Había bajado a la tienda de vídeos, curtidos, cebos y aparejos de pesca a ver la colección de cebos hechos a mano de Hinzelmann. Eran más interesantes de lo que esperaba: imitaciones de vida llenas de color, hechas de cuero e hilo, que disimulaban un anzuelo en su interior.

Se lo preguntó a Hinzelmann.

—¿Quieres saber la verdad?

—Sí.

—Bueno —le explicaba el viejo—, a veces no sobrevivían, morían. Las chimeneas con goteras, las estufas y los fogones mal ventilados mataban a tanta gente como el propio frío. Aquellos tiempos eran muy duros, se pasaban el verano y el otoño almacenando comida y leña para el invierno. Lo peor de todo era la locura. He oido por la radio que tiene que ver con la luz del Sol, que no hay bastante en invierno. Mi padre decía que la gente perdia la cabeza, lo llamaban locura de invierno. En Lakeside nunca ha sido muy grave, pero en algunas de las otras ciudades de por aquí, ahi sí que les daba fuerte. Cuando yo era niño todavía se decía que si la criada no te había intentado matar antes de febrero era porque no tenía sangre en las venas.

»En la época en que todavía no había biblioteca, los libros de cuentos se trataban como oro en paño, cualquier cosa que se pudiera leer era un tesoro. Una vez, mi abuelo recibió un libro de su hermano de Baviera y todos los alemanes de la ciudad se reunieron en el Ayuntamiento para que se lo leyese. Los irlandeses, los finlandeses y todos los demás pedían a los alemanes que les contasen los relatos.

»A treinta kilómetros hacia el sur, en Jibway, un invierno encontraron a una mujer como Dios la trajo al mundo, que andaba con un bebé muerto entre los brazos y no podía soportar que se lo quitasen, —Meneaba la cabeza pensativo, cerró la caja de cebos con un chasquido—. Mal asunto. ¿Quieres un carnet del videoclub? Acabarán por abrir un Blockbuster aquí y se nos habrá acabado el negocio, pero de momento tenemos bastantes películas.

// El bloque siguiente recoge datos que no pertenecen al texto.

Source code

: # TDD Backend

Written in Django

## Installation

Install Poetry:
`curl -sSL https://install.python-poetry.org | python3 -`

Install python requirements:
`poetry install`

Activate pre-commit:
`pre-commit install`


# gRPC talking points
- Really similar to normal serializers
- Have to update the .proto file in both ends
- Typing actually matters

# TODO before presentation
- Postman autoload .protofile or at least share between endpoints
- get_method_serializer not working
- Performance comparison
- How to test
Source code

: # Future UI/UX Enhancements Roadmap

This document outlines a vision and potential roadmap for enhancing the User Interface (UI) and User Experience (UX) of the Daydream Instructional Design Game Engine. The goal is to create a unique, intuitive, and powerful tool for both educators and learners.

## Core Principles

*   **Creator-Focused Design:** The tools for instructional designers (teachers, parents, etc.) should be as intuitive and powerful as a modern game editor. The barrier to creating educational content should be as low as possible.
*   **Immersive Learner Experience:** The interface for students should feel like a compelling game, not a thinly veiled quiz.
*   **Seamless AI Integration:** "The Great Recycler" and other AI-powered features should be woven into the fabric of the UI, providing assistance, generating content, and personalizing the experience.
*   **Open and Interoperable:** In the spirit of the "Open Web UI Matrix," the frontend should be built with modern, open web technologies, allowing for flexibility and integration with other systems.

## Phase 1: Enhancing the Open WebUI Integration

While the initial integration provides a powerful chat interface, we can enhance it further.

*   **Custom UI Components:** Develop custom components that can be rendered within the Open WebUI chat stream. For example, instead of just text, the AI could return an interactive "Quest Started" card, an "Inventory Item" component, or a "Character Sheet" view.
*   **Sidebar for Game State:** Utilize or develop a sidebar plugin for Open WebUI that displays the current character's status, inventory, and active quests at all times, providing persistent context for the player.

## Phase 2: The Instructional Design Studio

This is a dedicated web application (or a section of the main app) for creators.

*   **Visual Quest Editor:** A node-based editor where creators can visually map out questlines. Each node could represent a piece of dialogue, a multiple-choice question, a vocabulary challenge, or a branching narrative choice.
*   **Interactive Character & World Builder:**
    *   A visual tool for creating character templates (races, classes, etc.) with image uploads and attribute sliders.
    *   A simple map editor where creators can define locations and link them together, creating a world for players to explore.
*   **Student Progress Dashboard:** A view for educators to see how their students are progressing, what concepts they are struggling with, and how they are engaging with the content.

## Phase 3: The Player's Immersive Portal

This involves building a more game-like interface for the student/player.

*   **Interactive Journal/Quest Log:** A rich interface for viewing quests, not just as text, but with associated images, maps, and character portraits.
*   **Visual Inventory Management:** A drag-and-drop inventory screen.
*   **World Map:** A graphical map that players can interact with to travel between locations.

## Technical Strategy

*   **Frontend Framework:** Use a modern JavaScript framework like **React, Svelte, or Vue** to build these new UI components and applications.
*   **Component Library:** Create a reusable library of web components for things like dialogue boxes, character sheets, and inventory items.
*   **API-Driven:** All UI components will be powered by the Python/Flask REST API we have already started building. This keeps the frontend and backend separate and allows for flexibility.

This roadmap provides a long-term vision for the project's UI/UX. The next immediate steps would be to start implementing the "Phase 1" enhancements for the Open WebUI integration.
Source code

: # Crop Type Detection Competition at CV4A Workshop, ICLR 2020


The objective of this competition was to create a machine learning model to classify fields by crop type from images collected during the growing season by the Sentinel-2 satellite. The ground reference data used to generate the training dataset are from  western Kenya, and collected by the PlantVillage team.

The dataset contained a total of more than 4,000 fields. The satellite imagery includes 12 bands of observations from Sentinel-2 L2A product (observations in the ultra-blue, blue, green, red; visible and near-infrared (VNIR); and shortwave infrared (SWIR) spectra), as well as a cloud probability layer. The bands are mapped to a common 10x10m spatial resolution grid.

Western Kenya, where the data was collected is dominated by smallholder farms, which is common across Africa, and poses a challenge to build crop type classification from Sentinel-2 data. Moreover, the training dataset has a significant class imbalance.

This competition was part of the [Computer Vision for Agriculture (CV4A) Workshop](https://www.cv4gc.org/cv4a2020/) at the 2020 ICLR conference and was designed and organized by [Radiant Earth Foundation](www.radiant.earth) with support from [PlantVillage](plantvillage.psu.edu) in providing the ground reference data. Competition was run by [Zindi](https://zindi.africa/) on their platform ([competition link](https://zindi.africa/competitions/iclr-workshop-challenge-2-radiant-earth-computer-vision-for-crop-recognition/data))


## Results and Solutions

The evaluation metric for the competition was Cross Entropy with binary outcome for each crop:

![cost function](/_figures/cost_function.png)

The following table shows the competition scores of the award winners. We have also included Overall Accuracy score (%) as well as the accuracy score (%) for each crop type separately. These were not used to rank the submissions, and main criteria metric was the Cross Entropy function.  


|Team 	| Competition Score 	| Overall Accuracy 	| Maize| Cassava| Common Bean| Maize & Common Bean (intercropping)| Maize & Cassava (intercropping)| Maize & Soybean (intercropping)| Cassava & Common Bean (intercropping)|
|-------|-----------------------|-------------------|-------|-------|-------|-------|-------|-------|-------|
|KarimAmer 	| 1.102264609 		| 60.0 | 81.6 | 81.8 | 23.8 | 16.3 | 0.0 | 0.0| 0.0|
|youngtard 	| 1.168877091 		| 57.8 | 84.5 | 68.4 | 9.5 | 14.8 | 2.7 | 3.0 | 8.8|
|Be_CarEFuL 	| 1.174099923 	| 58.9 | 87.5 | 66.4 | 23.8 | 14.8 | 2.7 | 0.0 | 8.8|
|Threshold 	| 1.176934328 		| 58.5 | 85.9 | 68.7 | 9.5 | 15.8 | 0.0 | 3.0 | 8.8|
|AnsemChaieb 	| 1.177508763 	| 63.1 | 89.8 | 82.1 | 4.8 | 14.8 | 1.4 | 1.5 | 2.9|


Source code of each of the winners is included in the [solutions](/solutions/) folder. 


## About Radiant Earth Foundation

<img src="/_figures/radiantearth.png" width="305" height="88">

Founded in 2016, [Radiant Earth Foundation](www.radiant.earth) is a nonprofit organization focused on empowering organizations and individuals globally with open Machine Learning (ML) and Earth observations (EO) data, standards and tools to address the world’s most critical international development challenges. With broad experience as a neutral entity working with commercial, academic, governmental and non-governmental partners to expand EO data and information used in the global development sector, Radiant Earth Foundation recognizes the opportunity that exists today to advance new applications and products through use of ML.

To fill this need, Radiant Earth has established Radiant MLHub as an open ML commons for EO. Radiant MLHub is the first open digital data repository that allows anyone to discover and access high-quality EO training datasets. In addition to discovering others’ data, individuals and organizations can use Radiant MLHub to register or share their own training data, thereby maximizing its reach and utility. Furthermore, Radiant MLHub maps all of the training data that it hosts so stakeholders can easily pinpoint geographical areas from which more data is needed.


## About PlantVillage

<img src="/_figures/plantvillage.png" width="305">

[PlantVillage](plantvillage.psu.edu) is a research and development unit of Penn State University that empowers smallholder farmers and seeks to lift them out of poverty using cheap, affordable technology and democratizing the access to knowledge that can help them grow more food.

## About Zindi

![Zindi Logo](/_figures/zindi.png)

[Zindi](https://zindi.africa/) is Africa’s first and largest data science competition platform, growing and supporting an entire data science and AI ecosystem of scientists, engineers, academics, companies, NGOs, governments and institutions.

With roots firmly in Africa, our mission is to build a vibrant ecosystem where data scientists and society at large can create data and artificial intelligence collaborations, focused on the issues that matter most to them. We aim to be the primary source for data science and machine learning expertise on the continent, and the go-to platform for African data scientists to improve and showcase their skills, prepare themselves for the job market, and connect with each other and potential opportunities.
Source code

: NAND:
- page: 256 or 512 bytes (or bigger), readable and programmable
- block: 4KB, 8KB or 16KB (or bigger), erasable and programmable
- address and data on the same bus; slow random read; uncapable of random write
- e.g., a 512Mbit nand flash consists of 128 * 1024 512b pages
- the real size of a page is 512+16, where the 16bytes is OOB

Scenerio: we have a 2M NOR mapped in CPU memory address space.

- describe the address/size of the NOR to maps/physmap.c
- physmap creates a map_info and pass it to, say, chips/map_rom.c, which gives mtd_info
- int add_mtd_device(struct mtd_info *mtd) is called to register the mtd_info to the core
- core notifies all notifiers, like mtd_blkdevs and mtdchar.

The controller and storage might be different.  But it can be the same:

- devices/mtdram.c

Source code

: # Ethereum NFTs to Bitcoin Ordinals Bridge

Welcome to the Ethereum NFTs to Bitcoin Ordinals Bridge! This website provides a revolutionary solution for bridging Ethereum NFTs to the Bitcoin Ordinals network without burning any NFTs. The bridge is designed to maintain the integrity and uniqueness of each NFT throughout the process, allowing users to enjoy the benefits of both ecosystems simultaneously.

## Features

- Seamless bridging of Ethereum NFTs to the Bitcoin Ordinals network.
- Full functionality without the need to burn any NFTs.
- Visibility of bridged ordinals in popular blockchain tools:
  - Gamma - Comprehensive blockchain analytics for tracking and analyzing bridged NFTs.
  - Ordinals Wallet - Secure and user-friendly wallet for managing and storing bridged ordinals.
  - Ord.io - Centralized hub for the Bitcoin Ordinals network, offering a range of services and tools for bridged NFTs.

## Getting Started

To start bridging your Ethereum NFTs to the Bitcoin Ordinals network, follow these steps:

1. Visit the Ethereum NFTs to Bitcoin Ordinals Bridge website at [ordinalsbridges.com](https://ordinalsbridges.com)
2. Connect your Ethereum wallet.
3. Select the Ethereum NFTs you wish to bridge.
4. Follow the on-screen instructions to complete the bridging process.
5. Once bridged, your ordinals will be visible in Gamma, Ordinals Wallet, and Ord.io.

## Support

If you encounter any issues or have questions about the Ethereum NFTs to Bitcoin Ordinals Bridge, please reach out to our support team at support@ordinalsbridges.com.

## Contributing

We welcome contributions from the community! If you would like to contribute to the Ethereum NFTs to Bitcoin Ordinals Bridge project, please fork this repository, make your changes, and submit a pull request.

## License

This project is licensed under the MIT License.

Sombra le recordó a Hinzelmann que no tenía ni televisión ni video. Le divertía su compañía, sus reminiscencias, sus historias y su sonrisa de duende viejo, pero hubiese sido un poco incómodo para Sombra admitir que la televisión le resultaba violenta desde el momento en que le había empezado a hablar.

Hinzelmann rebuscó en un cajón y sacó una caja de latón, que por su aspecto, en algún momento había sido una caja de bombones o galletas de Navidad: un Papá Noel de colorines con una bandeja de coca–colas brillaba en la tapa, Hinzelmann la destapó.